Requirement = The answer must be every line of the data that holds the word "lists".

Data records =
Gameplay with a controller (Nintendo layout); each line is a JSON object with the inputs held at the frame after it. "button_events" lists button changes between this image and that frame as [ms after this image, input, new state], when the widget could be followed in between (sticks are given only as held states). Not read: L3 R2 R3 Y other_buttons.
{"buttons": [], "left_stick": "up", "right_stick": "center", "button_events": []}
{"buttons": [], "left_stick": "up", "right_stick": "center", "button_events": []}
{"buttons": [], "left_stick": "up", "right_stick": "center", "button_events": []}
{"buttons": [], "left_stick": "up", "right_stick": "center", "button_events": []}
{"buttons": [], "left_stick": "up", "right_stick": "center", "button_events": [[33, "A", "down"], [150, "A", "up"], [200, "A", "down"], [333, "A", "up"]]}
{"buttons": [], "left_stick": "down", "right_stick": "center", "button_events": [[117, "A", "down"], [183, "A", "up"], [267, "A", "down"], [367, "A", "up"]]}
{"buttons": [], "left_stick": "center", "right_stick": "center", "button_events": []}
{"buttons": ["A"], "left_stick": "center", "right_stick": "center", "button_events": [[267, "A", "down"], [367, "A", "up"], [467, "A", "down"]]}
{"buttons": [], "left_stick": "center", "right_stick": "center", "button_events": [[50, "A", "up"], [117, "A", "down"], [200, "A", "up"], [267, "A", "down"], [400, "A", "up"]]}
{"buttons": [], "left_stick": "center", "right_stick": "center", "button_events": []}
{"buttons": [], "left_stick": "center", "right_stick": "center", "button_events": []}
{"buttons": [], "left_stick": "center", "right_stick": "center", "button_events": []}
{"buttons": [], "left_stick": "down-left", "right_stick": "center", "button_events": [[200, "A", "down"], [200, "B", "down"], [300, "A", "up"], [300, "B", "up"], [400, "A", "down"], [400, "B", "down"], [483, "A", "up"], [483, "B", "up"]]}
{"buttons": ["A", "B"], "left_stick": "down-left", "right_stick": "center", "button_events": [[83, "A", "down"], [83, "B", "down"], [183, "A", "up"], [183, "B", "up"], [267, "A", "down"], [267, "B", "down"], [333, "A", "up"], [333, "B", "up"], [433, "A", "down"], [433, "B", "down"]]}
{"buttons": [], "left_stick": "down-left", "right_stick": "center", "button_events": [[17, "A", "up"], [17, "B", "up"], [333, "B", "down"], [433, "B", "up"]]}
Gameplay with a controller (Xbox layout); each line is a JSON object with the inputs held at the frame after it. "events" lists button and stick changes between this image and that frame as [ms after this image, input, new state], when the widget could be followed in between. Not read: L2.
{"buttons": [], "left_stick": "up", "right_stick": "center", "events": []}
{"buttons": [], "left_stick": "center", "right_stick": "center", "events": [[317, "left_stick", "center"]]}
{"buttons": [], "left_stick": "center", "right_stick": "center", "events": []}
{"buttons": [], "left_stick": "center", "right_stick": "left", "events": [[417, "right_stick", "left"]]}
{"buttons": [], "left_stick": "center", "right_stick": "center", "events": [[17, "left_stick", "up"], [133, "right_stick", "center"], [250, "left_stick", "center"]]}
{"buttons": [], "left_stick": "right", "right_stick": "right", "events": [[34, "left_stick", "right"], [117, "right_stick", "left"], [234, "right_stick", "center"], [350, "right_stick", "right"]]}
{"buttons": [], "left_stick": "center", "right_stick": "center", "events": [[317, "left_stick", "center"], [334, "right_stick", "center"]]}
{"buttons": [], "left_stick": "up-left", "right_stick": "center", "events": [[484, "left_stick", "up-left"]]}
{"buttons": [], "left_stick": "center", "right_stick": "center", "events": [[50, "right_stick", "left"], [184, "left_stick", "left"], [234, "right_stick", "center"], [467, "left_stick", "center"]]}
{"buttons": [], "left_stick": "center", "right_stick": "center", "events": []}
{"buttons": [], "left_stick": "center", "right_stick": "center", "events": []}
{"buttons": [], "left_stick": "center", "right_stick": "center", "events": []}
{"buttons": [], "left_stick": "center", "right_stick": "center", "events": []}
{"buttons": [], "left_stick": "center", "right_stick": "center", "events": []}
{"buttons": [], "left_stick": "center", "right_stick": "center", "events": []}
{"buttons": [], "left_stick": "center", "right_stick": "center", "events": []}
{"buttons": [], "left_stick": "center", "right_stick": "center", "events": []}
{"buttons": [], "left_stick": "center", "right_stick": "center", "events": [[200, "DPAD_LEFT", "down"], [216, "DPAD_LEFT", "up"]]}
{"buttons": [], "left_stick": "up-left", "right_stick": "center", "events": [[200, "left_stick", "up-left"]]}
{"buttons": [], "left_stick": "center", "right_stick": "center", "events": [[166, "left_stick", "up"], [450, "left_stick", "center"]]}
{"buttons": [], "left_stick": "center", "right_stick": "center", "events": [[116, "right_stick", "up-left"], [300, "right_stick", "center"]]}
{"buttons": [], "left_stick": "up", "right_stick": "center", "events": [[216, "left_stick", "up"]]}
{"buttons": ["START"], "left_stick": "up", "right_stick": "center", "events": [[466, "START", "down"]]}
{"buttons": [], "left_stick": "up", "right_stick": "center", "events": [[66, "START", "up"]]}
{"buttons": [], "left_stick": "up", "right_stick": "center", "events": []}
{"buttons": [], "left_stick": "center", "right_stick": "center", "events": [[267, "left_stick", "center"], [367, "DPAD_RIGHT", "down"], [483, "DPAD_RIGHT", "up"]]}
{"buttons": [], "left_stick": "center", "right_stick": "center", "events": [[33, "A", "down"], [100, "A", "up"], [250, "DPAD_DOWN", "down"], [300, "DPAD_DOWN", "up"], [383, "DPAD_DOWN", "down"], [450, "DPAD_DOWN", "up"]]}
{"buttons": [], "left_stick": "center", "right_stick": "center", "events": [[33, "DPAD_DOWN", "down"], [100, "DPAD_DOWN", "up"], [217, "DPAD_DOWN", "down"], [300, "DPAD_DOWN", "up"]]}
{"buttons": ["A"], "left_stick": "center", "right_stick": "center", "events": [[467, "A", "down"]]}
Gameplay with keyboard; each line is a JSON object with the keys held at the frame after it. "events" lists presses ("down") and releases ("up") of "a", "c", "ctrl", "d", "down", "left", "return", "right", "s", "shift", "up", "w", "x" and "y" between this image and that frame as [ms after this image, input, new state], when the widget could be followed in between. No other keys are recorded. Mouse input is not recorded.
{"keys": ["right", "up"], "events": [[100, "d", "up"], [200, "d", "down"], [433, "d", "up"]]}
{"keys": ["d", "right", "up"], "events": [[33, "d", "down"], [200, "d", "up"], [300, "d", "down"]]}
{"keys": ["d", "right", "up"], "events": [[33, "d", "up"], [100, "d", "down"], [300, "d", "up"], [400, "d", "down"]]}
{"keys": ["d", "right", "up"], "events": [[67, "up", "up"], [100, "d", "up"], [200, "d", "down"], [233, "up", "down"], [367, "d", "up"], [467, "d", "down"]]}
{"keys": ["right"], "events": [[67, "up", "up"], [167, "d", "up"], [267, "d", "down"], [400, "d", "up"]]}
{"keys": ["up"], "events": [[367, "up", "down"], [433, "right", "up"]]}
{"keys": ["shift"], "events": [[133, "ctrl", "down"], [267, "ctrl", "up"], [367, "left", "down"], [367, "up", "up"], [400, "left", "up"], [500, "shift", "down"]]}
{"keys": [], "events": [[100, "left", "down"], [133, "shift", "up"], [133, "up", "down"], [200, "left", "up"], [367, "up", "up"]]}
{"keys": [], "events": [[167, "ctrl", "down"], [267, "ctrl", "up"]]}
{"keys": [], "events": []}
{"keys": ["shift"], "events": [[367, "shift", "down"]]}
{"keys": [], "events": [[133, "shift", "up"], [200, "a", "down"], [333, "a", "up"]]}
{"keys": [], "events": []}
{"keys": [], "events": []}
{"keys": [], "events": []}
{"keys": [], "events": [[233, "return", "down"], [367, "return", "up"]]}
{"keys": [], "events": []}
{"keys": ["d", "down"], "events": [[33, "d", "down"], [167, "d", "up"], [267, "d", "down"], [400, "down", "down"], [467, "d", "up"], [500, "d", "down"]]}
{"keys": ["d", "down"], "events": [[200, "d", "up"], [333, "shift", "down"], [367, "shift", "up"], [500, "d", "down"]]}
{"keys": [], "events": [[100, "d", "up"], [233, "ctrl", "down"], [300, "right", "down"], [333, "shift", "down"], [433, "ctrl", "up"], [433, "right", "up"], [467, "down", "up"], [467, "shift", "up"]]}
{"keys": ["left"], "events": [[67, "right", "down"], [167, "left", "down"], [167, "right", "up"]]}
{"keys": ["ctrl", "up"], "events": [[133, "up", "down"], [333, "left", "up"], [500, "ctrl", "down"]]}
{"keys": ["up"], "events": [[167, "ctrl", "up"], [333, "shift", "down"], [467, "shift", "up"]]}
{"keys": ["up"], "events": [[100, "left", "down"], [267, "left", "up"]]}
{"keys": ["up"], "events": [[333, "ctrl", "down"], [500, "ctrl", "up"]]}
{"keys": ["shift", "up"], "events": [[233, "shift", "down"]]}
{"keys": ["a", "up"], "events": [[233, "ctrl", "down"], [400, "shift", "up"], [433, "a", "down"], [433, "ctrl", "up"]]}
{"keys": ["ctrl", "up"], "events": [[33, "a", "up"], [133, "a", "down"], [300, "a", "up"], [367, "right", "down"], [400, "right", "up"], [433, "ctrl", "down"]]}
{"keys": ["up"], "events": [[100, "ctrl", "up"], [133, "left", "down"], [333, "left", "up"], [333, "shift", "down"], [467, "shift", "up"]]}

Result for this exercise =
Gameplay with a controller (Nintendo layout); each line is a JSON object with the inputs held at the frame after it. "button_events" lists button changes between this image and that frame as [ms after this image, input, new state], when the widget could be followed in between (sticks are given only as held states). Not read: L3 R2 R3 Y other_buttons.
Gameplay with a controller (Xbox layout); each line is a JSON object with the inputs held at the frame after it. "events" lists button and stick changes between this image and that frame as [ms after this image, input, new state], when the widget could be followed in between. Not read: L2.
Gameplay with keyboard; each line is a JSON object with the keys held at the frame after it. "events" lists presses ("down") and releases ("up") of "a", "c", "ctrl", "d", "down", "left", "return", "right", "s", "shift", "up", "w", "x" and "y" between this image and that frame as [ms after this image, input, new state], when the widget could be followed in between. No other keys are recorded. Mouse input is not recorded.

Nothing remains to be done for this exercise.